Dynamic metabolism of photosystem II reaction center proteins and pigments

Abstract

Photosystem II (PSII) reaction center is an intrinsic membrane‐protein complex in the chloroplast that catalyzes primary charge separation between P680, a chlorophyll a dimer, and the primary quinone acceptor QA. This supramolecular protein complex consists of D1, D2, α and β subunits of cytochrome b559, the psbI gene product, and a few low molecular mass proteins. Ligated to this complex are pigments: chlorophyll a, pheophytin a, β‐carotenes, and non‐heme iron. One of the major outcomes of light‐mediated photochemistry is the fact that in the light, D1 protein is rapidly turned over compared to the other proteins of the reaction center; the relative lability of proteins being: D1≫D2>Cyt b559. D1 degradation in visible light exhibits complex, multiphasic kinetics. D1 degradation can be uncoupled from photosynthetic electron transport, which suggests that degradation may perform some separate function(s) beyond maintaining photosynthetic activity. The presence of a physiologically relevant level of ultraviolet‐B (UV‐B) radiation in a background of photosynthetically active radiation stimulates D1/D2 heterodimer degradation in a synergistic manner.

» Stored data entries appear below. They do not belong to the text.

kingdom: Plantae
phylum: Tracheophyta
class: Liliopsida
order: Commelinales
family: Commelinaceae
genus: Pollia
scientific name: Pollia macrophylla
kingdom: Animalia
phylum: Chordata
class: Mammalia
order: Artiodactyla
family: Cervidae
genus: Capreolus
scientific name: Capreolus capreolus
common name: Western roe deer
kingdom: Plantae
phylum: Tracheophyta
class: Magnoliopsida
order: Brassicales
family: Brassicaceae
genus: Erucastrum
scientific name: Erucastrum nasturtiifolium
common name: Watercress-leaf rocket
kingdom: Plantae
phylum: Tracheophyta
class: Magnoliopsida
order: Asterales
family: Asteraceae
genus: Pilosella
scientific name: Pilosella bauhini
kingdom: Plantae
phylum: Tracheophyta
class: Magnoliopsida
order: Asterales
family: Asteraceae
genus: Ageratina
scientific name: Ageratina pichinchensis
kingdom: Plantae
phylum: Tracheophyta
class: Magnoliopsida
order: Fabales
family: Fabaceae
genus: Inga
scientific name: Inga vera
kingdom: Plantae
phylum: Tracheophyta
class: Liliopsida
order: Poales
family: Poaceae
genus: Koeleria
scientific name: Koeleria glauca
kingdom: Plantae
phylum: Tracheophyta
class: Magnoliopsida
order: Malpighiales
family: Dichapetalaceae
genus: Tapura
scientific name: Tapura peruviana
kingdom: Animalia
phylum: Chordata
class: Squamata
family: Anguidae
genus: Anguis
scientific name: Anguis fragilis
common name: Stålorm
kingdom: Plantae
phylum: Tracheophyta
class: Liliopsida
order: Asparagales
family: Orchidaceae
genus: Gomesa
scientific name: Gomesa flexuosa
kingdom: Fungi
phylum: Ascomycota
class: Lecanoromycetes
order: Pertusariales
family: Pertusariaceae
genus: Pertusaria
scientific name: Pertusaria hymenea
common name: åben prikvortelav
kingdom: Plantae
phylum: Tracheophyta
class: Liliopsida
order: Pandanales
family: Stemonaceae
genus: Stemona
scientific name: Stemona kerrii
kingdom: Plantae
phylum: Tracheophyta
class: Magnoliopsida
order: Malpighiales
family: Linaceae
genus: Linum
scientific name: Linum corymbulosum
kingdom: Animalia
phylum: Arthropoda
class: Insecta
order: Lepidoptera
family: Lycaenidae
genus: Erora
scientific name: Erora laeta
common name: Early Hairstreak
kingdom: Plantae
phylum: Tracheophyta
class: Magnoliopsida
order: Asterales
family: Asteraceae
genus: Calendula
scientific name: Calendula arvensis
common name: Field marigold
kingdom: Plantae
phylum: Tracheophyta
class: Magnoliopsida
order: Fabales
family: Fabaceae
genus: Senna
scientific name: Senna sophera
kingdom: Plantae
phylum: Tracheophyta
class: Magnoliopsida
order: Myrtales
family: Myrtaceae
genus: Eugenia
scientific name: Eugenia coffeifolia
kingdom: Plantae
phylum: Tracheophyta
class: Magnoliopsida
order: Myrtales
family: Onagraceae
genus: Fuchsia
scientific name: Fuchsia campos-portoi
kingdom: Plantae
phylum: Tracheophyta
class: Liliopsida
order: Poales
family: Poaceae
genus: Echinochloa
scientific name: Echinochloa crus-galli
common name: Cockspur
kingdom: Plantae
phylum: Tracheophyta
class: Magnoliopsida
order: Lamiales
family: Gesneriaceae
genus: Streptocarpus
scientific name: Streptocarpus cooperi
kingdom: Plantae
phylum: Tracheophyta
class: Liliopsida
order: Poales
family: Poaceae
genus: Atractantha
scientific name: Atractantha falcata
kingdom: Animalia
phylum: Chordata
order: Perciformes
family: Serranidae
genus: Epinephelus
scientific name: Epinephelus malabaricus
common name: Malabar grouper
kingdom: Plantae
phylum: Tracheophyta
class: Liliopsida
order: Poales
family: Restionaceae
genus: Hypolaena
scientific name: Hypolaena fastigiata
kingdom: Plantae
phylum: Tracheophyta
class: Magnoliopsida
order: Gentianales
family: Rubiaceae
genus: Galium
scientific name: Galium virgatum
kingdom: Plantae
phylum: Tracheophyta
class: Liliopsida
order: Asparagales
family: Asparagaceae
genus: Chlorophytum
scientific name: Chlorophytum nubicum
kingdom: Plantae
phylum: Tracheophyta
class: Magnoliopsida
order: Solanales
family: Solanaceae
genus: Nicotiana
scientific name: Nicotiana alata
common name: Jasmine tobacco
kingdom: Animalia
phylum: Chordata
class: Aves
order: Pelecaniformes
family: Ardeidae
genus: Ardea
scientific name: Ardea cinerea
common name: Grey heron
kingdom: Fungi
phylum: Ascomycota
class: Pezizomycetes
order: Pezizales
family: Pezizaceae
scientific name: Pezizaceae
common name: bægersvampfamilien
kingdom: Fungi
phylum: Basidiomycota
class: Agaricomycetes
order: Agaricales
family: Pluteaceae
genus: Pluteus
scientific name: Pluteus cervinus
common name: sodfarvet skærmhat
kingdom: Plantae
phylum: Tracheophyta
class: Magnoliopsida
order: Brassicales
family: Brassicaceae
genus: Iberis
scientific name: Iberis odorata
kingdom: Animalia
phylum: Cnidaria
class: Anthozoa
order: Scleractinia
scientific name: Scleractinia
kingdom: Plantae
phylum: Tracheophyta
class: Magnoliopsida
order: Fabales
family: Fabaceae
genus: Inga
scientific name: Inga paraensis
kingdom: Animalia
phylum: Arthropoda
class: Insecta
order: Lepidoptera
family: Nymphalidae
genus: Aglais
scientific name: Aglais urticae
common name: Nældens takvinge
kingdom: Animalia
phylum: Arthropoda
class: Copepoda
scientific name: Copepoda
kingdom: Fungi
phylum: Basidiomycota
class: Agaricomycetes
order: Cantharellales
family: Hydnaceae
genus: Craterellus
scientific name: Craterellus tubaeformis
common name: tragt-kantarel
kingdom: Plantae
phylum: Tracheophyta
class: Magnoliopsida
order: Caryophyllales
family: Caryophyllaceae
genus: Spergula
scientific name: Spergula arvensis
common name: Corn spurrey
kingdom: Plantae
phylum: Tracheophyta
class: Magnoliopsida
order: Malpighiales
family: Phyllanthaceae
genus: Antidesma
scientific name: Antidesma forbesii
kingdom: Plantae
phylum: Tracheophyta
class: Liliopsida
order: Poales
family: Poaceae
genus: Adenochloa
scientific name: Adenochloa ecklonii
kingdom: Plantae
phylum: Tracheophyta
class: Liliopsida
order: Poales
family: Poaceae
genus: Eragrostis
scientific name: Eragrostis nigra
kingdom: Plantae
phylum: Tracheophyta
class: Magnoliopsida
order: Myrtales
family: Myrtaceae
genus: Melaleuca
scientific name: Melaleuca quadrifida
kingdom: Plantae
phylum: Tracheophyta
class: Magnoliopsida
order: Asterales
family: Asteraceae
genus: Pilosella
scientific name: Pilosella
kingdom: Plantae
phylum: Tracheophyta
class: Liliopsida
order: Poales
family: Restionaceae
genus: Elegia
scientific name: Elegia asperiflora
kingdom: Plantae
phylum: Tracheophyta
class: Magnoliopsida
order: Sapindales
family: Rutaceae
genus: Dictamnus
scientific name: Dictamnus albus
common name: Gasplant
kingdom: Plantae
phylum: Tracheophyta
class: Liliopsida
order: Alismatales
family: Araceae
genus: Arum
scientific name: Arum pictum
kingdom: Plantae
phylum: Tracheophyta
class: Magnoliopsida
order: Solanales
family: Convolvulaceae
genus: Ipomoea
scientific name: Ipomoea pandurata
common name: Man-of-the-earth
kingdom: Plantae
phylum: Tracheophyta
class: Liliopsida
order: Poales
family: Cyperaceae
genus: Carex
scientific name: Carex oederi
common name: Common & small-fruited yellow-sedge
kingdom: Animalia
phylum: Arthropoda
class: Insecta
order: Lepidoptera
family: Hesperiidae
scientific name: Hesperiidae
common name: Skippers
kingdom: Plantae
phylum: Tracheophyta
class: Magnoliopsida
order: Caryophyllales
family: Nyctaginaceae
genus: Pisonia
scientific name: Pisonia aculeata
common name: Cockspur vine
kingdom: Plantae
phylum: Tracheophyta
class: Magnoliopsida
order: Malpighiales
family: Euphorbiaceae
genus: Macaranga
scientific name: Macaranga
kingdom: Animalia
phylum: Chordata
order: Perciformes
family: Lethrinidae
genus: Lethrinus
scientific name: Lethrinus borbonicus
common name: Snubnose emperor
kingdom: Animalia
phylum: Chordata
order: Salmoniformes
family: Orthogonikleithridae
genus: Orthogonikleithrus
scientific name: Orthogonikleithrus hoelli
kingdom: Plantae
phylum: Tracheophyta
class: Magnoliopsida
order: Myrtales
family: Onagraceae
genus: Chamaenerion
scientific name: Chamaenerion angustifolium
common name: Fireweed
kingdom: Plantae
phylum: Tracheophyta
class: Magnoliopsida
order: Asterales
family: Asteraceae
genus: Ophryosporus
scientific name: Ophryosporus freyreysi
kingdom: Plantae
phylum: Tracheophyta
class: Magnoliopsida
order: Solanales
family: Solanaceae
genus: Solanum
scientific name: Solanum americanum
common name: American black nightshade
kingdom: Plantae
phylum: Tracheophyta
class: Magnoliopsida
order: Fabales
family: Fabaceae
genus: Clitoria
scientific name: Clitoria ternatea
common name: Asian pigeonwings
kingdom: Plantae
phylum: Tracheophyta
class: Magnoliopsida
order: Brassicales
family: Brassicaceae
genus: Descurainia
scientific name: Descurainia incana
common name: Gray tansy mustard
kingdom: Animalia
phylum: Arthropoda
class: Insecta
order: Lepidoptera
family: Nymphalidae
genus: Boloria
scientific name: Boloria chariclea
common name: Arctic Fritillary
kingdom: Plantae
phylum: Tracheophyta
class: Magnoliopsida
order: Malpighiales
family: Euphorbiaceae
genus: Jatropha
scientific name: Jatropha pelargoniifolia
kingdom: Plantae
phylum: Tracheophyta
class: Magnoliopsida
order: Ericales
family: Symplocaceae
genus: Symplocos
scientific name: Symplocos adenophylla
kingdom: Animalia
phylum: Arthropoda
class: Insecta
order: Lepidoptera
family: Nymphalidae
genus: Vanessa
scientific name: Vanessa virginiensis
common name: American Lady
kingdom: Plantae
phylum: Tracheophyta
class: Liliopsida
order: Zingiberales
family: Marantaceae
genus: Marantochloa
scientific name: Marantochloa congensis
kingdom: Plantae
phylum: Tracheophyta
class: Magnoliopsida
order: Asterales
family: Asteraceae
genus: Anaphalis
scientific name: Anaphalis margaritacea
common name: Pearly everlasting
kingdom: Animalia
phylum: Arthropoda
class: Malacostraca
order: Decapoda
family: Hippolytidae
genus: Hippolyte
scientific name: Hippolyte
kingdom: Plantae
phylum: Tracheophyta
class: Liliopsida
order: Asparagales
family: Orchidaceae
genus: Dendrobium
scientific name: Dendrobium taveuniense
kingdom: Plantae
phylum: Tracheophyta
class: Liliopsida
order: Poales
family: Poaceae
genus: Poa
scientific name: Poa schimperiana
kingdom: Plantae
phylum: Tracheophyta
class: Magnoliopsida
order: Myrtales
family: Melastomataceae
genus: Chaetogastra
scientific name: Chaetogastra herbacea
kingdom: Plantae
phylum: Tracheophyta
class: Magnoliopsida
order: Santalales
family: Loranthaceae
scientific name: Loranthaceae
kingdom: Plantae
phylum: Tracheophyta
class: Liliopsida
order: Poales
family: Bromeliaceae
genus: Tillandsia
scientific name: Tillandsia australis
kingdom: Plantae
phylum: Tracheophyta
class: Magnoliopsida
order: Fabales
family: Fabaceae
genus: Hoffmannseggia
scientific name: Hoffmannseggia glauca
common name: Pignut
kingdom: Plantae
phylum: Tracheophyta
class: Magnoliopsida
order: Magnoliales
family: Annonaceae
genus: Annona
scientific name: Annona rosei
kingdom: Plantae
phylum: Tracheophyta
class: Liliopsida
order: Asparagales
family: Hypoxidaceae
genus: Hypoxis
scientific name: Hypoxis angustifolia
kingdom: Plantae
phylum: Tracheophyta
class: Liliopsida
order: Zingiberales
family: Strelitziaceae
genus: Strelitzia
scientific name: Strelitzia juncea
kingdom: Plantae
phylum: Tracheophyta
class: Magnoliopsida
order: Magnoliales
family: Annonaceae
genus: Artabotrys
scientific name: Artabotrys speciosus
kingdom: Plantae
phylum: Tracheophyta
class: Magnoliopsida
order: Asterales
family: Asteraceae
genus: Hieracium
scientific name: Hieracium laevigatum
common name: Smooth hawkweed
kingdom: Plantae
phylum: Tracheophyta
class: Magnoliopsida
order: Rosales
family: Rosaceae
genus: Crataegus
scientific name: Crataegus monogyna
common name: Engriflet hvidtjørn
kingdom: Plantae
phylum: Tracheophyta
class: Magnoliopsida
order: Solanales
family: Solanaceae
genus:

D1 undergoes several post‐translational modifications including N‐acetylation, phosphorylation, and palmitoylation. Light‐dependent phosphorylation of D1 occurs in all flowering plants but not in the green alga Chlamydomonas or in cyanobacteria, and the same may be true for D2. The roles of these modifications in D1/D2 assembly, turnover, or function are still a matter of conjecture. Nor do we yet know about the fate of the liganded pigments, such as the chlorophyll and carotenoids bound to the reaction center proteins. Environmental extremes that negatively impact photosynthesis seem to involve D1 metabolism. Thus, D1 protein is a major factor of PSII instability, and its replacement after its degradation is a primary component of the PSII repair cycle.